Data records section start
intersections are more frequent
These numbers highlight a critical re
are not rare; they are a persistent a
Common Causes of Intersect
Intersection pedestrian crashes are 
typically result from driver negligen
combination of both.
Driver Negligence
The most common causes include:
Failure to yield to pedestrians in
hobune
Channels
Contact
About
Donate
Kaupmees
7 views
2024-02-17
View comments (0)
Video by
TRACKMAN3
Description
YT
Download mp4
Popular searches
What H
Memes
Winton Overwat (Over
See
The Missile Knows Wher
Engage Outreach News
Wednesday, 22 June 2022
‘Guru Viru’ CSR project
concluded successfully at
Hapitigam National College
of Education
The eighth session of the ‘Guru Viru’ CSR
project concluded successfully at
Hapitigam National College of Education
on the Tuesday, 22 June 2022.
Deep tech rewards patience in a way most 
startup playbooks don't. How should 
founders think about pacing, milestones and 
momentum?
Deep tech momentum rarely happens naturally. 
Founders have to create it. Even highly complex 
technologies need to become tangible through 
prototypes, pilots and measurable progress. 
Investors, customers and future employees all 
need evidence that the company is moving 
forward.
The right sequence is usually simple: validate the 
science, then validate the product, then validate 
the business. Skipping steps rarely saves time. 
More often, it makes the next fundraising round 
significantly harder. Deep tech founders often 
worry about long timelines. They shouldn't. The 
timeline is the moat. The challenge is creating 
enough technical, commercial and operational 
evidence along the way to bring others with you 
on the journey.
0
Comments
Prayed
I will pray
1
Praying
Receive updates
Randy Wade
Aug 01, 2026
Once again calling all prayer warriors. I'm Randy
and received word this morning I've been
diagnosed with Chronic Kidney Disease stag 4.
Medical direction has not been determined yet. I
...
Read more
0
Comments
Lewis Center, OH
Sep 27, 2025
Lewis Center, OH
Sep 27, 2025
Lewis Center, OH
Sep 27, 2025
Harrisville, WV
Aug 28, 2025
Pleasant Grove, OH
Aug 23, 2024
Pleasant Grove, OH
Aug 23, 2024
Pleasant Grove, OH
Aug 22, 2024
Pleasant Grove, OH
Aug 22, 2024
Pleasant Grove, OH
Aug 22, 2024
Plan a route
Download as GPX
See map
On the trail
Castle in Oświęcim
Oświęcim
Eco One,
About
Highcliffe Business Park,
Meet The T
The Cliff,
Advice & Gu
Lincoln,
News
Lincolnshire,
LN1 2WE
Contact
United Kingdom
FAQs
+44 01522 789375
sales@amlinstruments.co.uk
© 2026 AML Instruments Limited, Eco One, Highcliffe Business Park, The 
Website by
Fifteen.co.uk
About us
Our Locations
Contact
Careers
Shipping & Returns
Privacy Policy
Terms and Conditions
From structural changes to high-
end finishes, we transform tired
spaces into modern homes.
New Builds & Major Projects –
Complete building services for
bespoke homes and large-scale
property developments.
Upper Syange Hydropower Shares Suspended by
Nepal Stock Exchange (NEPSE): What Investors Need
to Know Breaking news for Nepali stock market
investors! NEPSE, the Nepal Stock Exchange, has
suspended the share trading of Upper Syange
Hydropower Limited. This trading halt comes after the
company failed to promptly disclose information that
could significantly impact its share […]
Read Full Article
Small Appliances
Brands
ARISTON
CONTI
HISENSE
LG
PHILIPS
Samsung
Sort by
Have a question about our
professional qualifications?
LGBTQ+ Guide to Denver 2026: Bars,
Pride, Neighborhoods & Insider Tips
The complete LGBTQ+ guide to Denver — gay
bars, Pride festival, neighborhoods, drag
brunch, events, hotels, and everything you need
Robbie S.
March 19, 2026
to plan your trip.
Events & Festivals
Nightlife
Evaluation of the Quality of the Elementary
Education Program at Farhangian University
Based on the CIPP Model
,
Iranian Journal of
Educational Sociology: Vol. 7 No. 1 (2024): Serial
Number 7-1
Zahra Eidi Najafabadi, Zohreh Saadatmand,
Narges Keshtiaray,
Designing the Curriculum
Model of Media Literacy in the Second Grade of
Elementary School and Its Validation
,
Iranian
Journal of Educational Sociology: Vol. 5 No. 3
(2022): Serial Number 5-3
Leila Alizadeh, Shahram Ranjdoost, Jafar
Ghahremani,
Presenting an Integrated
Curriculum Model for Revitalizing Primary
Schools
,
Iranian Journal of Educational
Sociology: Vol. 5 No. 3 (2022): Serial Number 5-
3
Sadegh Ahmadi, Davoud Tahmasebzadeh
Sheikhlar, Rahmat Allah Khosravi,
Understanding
Data records section end
▶ Exercise brief
Each entry above has to be transcribed exactly as it appears.

▶ Response to the exercise
intersections are more frequent
These numbers highlight a critical re
are not rare; they are a persistent a
Common Causes of Intersect
Intersection pedestrian crashes are 
typically result from driver negligen
combination of both.
Driver Negligence
The most common causes include:
Failure to yield to pedestrians in
hobune
Channels
Contact
About
Donate
Kaupmees
7 views
2024-02-17
View comments (0)
Video by
TRACKMAN3
Description
YT
Download mp4
Popular searches
What H
Memes
Winton Overwat (Over
See
The Missile Knows Wher
Engage Outreach News
Wednesday, 22 June 2022
‘Guru Viru’ CSR project
concluded successfully at
Hapitigam National College
of Education
The eighth session of the ‘Guru Viru’ CSR
project concluded successfully at
Hapitigam National College of Education
on the Tuesday, 22 June 2022.
Deep tech rewards patience in a way most 
startup playbooks don't. How should 
founders think about pacing, milestones and 
momentum?
Deep tech momentum rarely happens naturally. 
Founders have to create it. Even highly complex 
technologies need to become tangible through 
prototypes, pilots and measurable progress. 
Investors, customers and future employees all 
need evidence that the company is moving 
forward.
The right sequence is usually simple: validate the 
science, then validate the product, then validate 
the business. Skipping steps rarely saves time. 
More often, it makes the next fundraising round 
significantly harder. Deep tech founders often 
worry about long timelines. They shouldn't. The 
timeline is the moat. The challenge is creating 
enough technical, commercial and operational 
evidence along the way to bring others with you 
on the journey.
0
Comments
Prayed
I will pray
1
Praying
Receive updates
Randy Wade
Aug 01, 2026
Once again calling all prayer warriors. I'm Randy
and received word this morning I've been
diagnosed with Chronic Kidney Disease stag 4.
Medical direction has not been determined yet. I
...
Read more
0
Comments
Lewis Center, OH
Sep 27, 2025
Lewis Center, OH
Sep 27, 2025
Lewis Center, OH
Sep 27, 2025
Harrisville, WV
Aug 28, 2025
Pleasant Grove, OH
Aug 23, 2024
Pleasant Grove, OH
Aug 23, 2024
Pleasant Grove, OH
Aug 22, 2024
Pleasant Grove, OH
Aug 22, 2024
Pleasant Grove, OH
Aug 22, 2024
Plan a route
Download as GPX
See map
On the trail
Castle in Oświęcim
Oświęcim
Eco One,
About
Highcliffe Business Park,
Meet The T
The Cliff,
Advice & Gu
Lincoln,
News
Lincolnshire,
LN1 2WE
Contact
United Kingdom
FAQs
+44 01522 789375
sales@amlinstruments.co.uk
© 2026 AML Instruments Limited, Eco One, Highcliffe Business Park, The 
Website by
Fifteen.co.uk
About us
Our Locations
Contact
Careers
Shipping & Returns
Privacy Policy
Terms and Conditions
From structural changes to high-
end finishes, we transform tired
spaces into modern homes.
New Builds & Major Projects –
Complete building services for
bespoke homes and large-scale
property developments.
Upper Syange Hydropower Shares Suspended by
Nepal Stock Exchange (NEPSE): What Investors Need
to Know Breaking news for Nepali stock market
investors! NEPSE, the Nepal Stock Exchange, has
suspended the share trading of Upper Syange
Hydropower Limited. This trading halt comes after the
company failed to promptly disclose information that
could significantly impact its share […]
Read Full Article
Small Appliances
Brands
ARISTON
CONTI
HISENSE
LG
PHILIPS
Samsung
Sort by
Have a question about our
professional qualifications?
LGBTQ+ Guide to Denver 2026: Bars,
Pride, Neighborhoods & Insider Tips
The complete LGBTQ+ guide to Denver — gay
bars, Pride festival, neighborhoods, drag
brunch, events, hotels, and everything you need
Robbie S.
March 19, 2026
to plan your trip.
Events & Festivals
Nightlife
Evaluation of the Quality of the Elementary
Education Program at Farhangian University
Based on the CIPP Model
,
Iranian Journal of
Educational Sociology: Vol. 7 No. 1 (2024): Serial
Number 7-1
Zahra Eidi Najafabadi, Zohreh Saadatmand,
Narges Keshtiaray,
Designing the Curriculum
Model of Media Literacy in the Second Grade of
Elementary School and Its Validation
,
Iranian
Journal of Educational Sociology: Vol. 5 No. 3
(2022): Serial Number 5-3
Leila Alizadeh, Shahram Ranjdoost, Jafar
Ghahremani,
Presenting an Integrated
Curriculum Model for Revitalizing Primary
Schools
,
Iranian Journal of Educational
Sociology: Vol. 5 No. 3 (2022): Serial Number 5-
3
Sadegh Ahmadi, Davoud Tahmasebzadeh
Sheikhlar, Rahmat Allah Khosravi,
Understanding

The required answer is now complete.